EXERCISE OBJECTIVE:
Please say how many lines in the records below contain the word "Normal", giving the number alone.

PROVIDED ENTRIES:
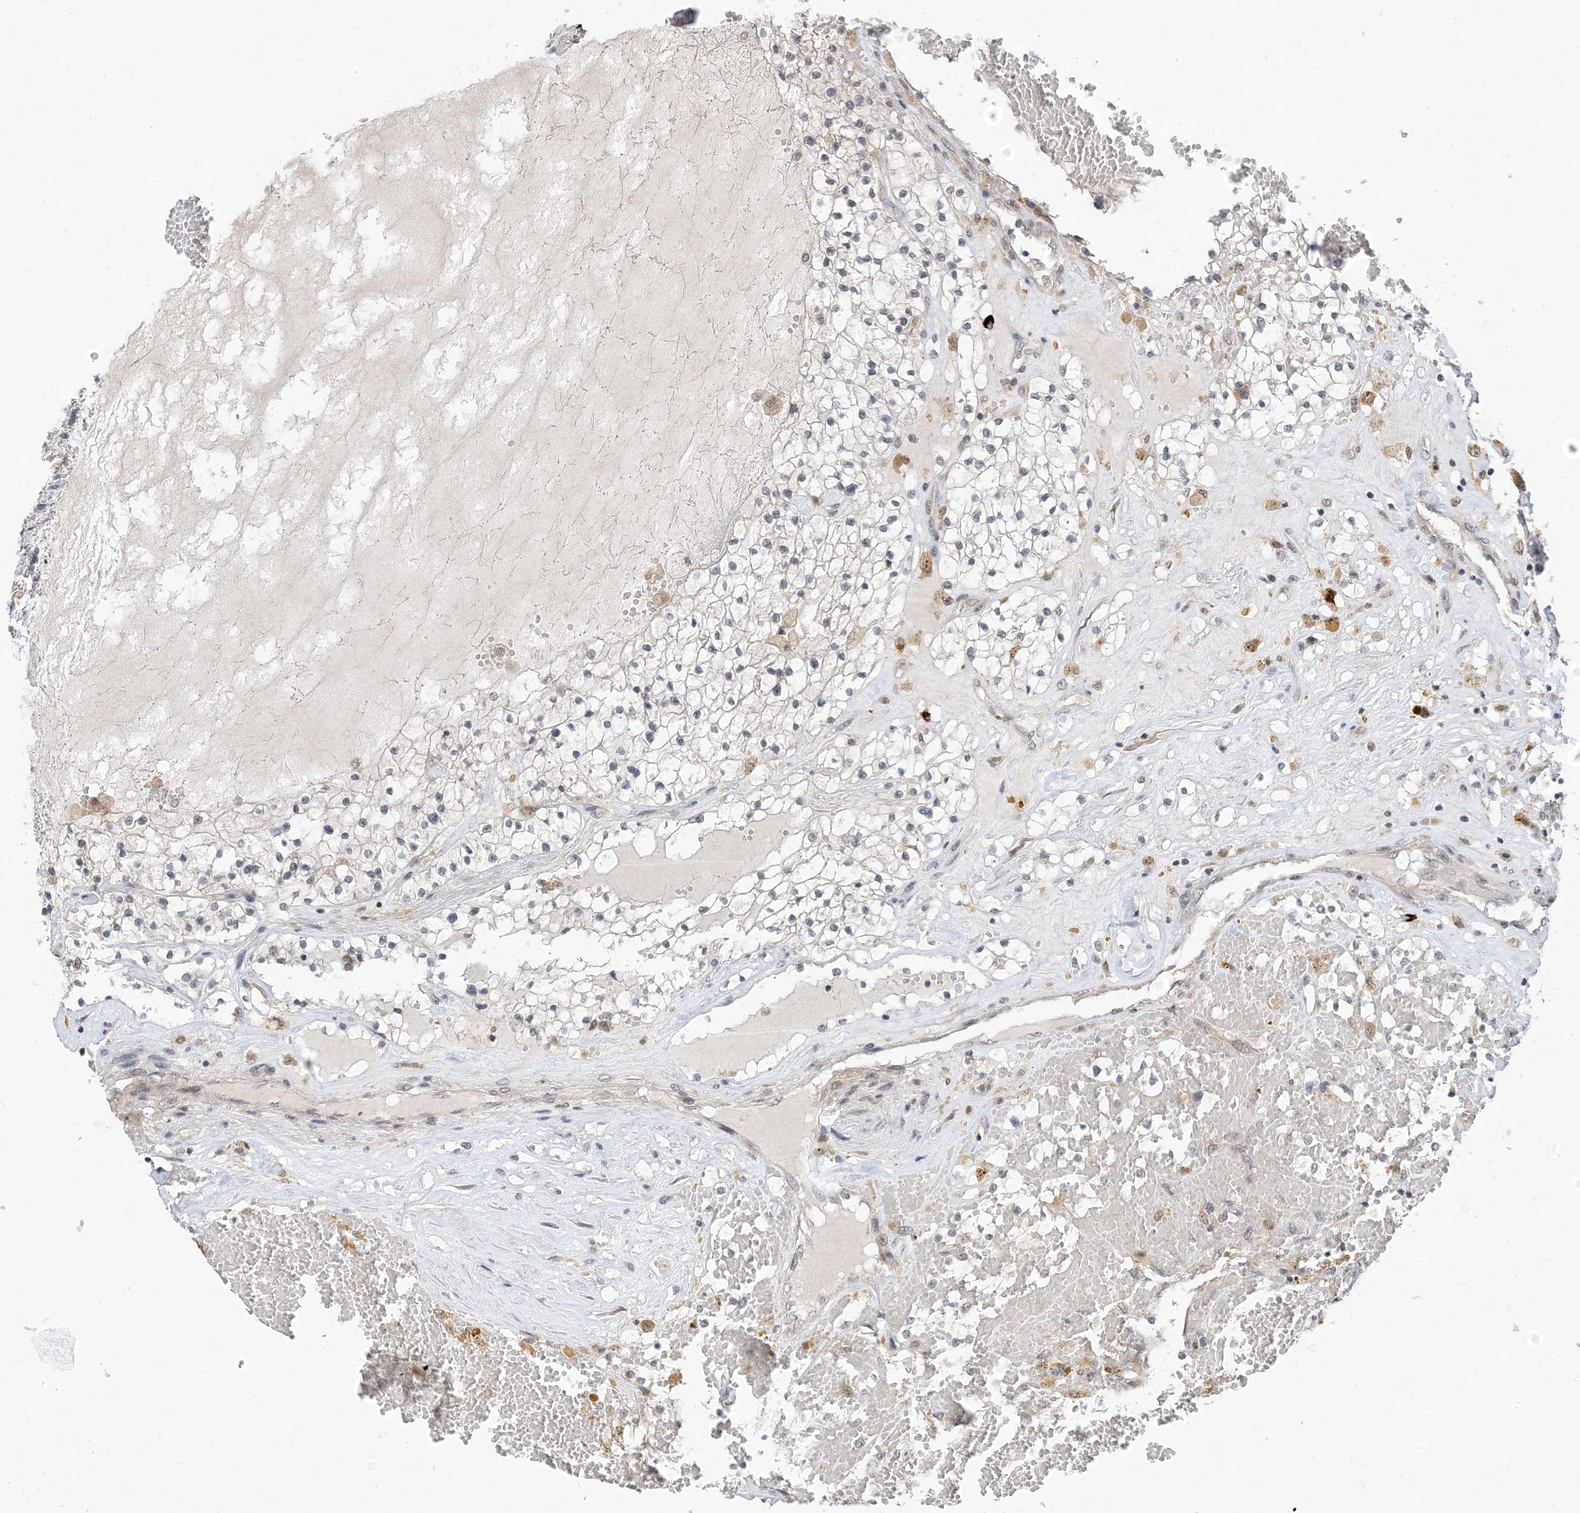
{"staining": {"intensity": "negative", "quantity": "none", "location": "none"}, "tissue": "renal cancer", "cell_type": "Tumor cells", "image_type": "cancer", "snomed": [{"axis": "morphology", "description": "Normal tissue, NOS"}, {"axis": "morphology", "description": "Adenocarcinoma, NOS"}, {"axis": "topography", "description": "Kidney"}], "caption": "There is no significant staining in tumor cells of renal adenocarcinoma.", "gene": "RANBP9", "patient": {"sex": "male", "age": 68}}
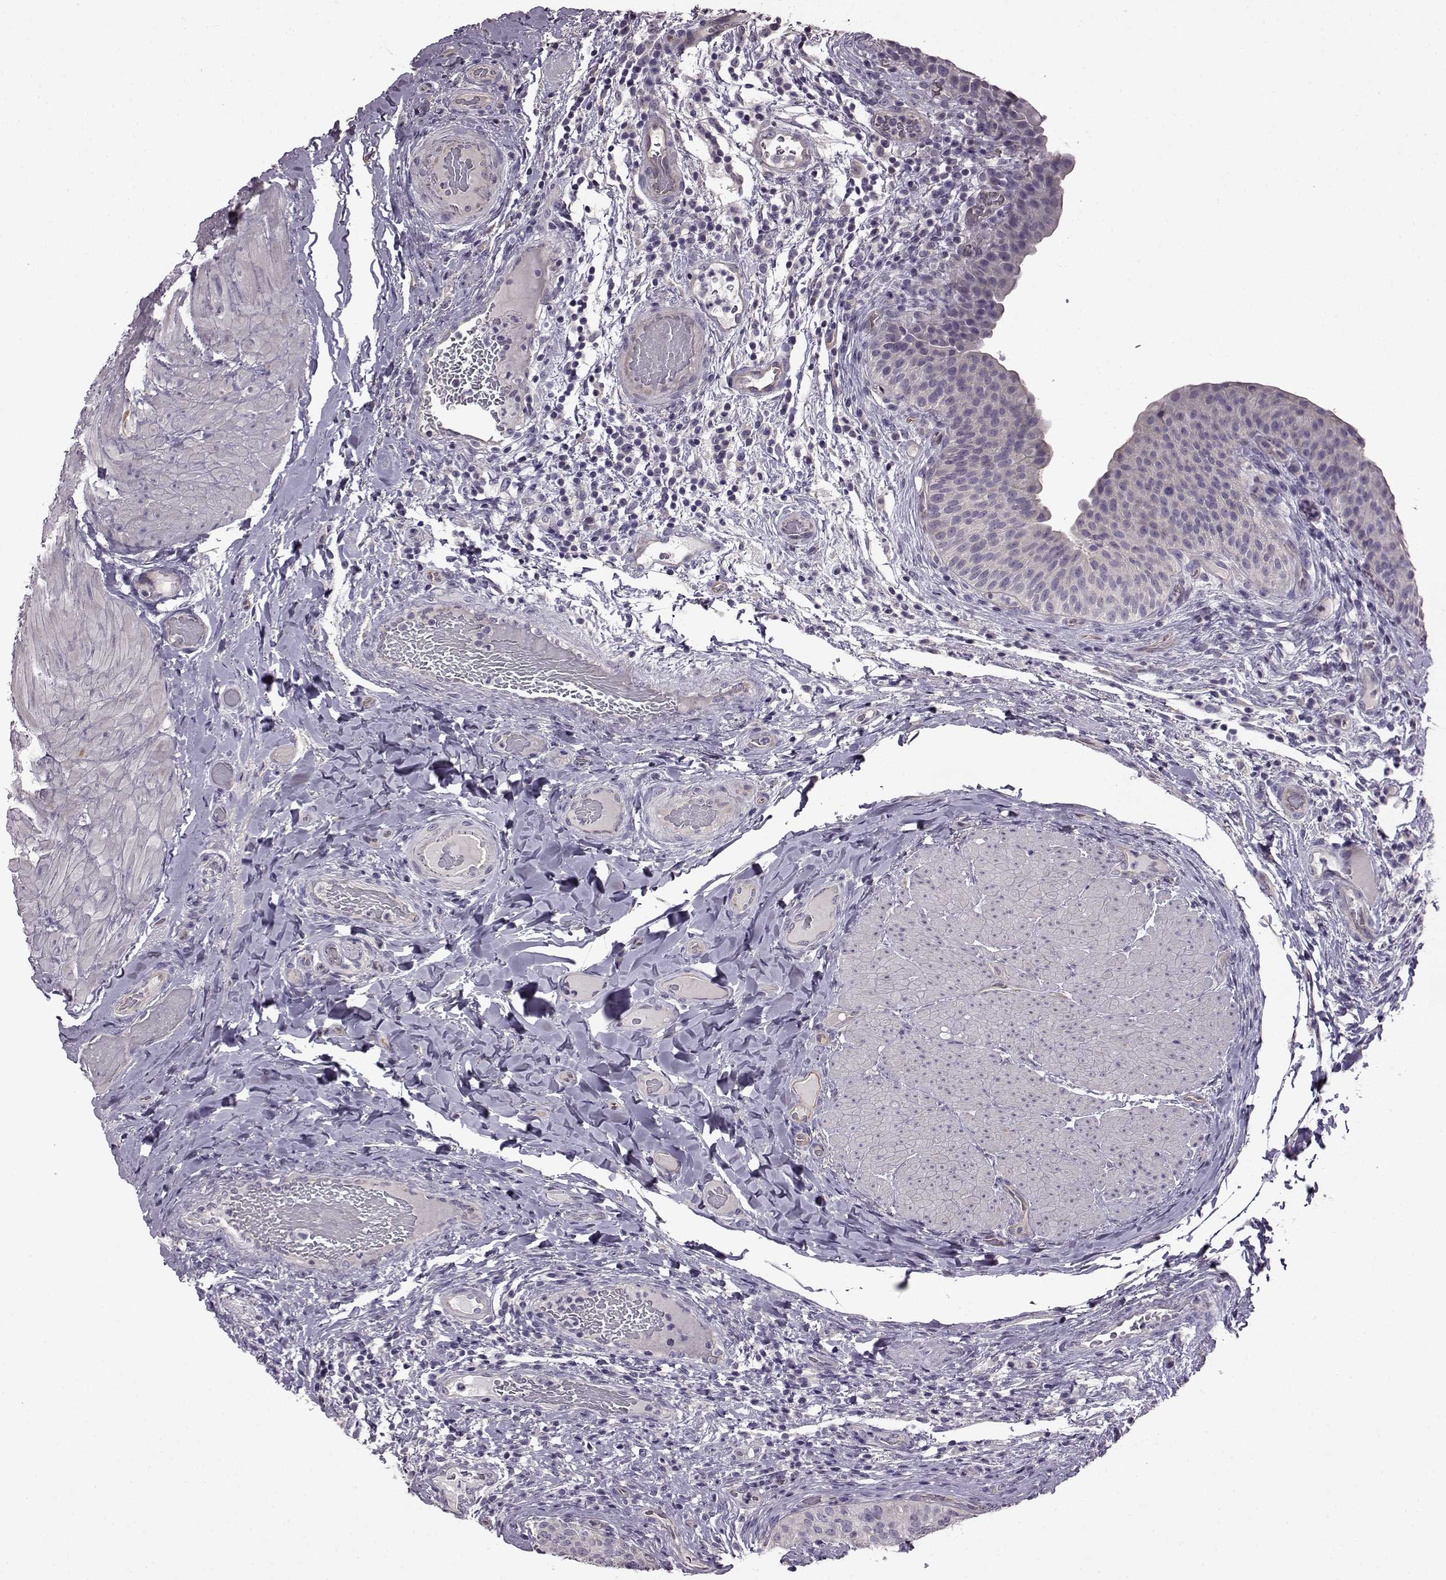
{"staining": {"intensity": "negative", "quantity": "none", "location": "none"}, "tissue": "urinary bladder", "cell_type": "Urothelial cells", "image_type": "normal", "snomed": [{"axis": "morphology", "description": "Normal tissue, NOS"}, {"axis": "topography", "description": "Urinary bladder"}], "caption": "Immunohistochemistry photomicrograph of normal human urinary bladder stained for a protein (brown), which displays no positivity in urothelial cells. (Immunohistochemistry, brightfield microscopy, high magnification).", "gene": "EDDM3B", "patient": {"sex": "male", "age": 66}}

---

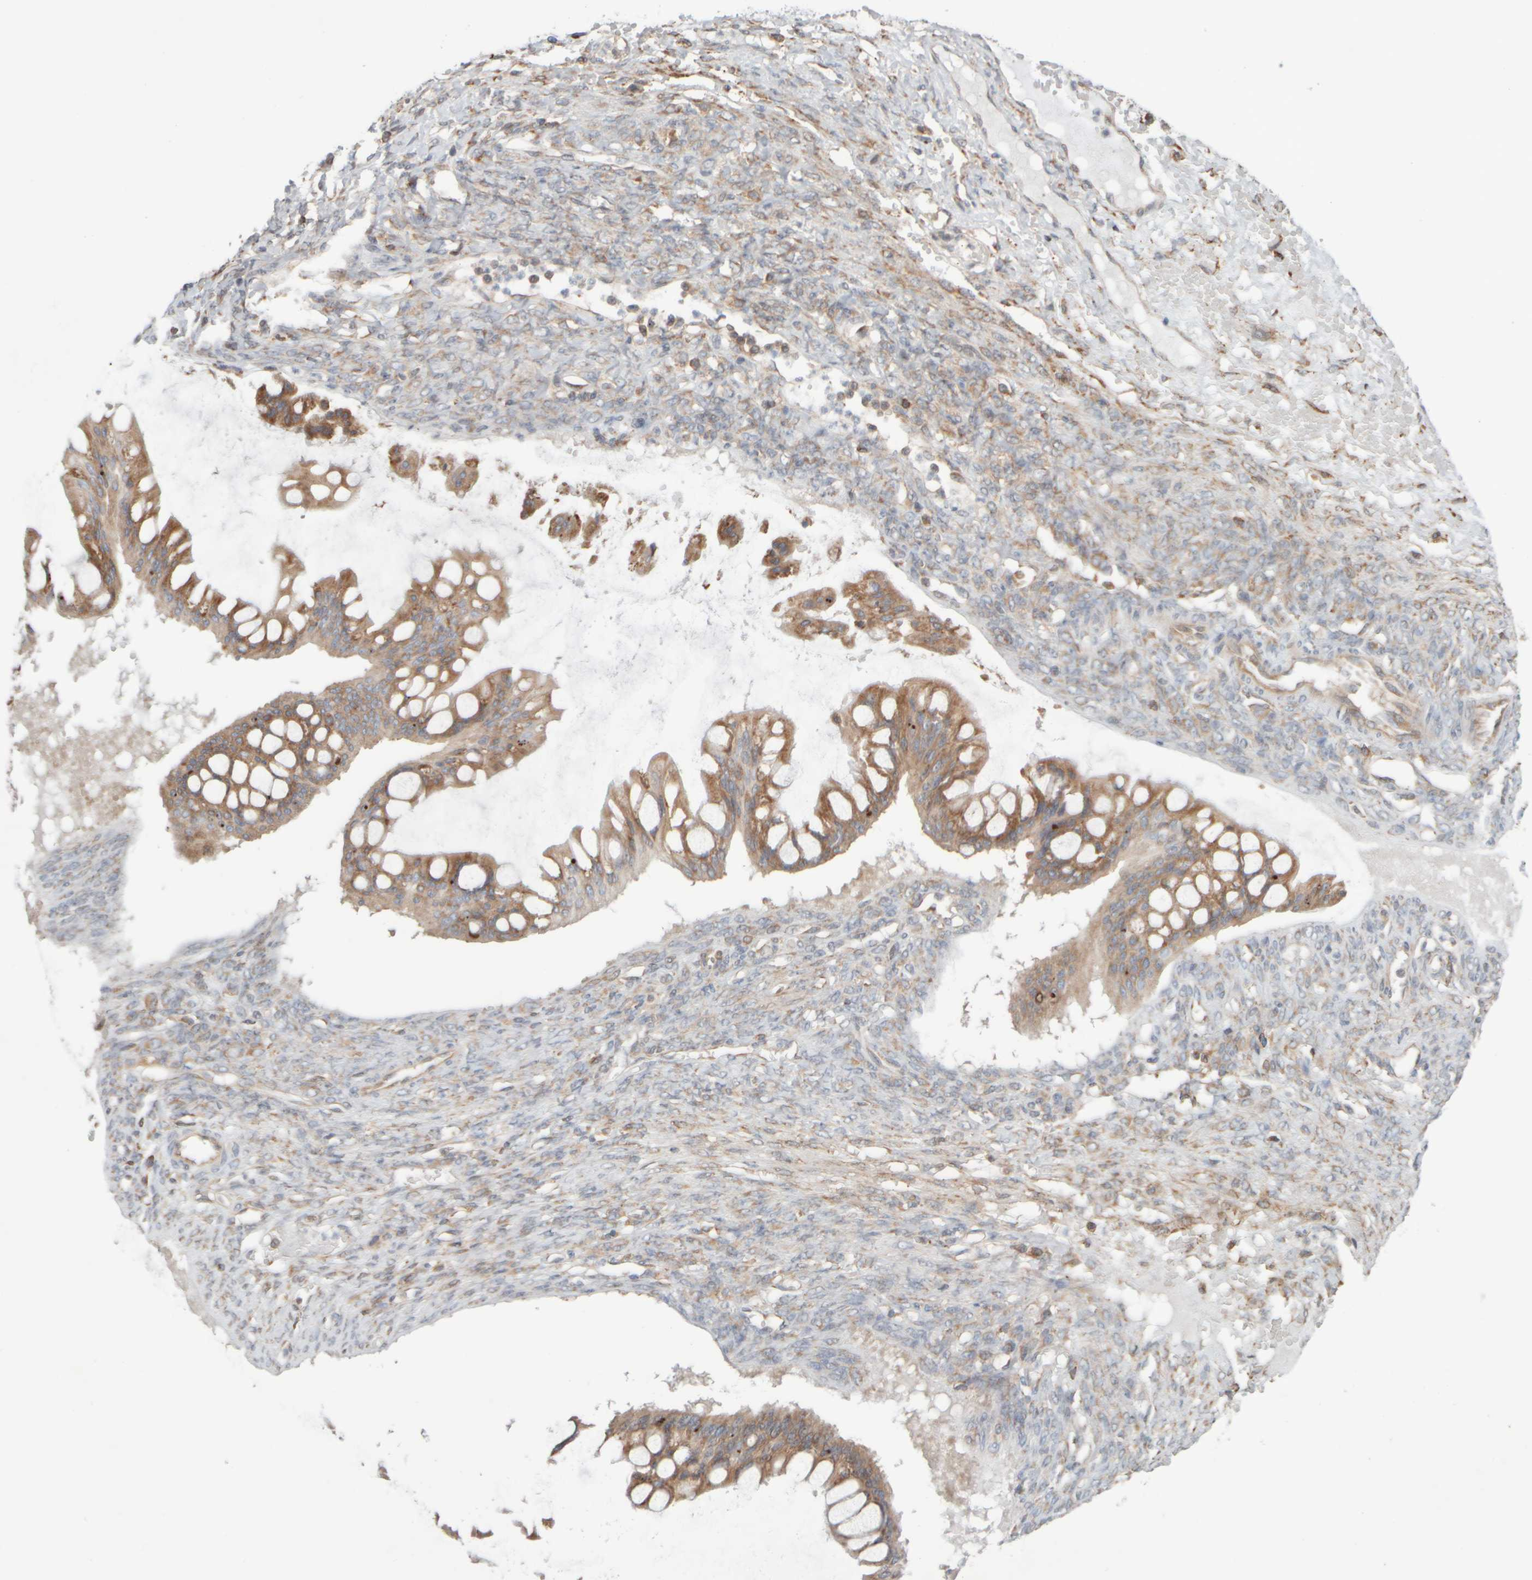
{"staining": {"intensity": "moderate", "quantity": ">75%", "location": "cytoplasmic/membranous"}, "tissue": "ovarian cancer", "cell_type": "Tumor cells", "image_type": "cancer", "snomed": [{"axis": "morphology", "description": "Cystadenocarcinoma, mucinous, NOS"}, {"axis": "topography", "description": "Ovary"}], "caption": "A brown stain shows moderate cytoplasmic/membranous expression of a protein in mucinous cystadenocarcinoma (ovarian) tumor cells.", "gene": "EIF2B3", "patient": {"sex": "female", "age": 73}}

THE ANSWER:
2